Assignment: The output should be every line below that includes the word "pinky".

(Dataset begins)

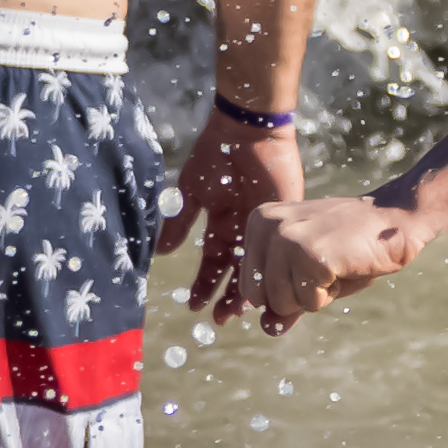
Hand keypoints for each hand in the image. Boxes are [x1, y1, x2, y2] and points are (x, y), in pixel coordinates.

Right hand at [165, 105, 309, 321]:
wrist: (246, 129)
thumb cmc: (215, 155)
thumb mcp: (191, 191)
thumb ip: (180, 222)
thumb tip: (162, 253)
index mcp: (221, 224)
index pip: (213, 263)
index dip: (204, 285)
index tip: (195, 306)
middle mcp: (244, 229)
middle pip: (236, 271)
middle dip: (227, 296)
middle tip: (220, 319)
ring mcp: (266, 223)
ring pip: (258, 264)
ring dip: (249, 288)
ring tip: (240, 310)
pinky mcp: (286, 213)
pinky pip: (281, 246)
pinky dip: (274, 265)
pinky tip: (268, 284)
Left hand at [235, 192, 435, 333]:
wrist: (395, 218)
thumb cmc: (351, 246)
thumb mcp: (309, 273)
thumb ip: (284, 299)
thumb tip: (267, 328)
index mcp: (259, 222)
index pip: (251, 288)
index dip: (287, 288)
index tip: (312, 260)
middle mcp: (265, 225)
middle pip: (261, 298)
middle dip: (296, 295)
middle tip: (323, 264)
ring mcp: (286, 238)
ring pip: (283, 303)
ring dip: (315, 295)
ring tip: (334, 263)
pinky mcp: (308, 254)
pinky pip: (310, 302)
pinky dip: (331, 292)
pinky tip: (344, 264)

(Dataset ends)

Response to the task:
pinky mcp: (286, 213)
pinky pip: (281, 246)
pinky dip: (274, 265)
pinky tip: (268, 284)
pinky mcp: (308, 254)
pinky pip: (310, 302)
pinky dip: (331, 292)
pinky tip: (344, 264)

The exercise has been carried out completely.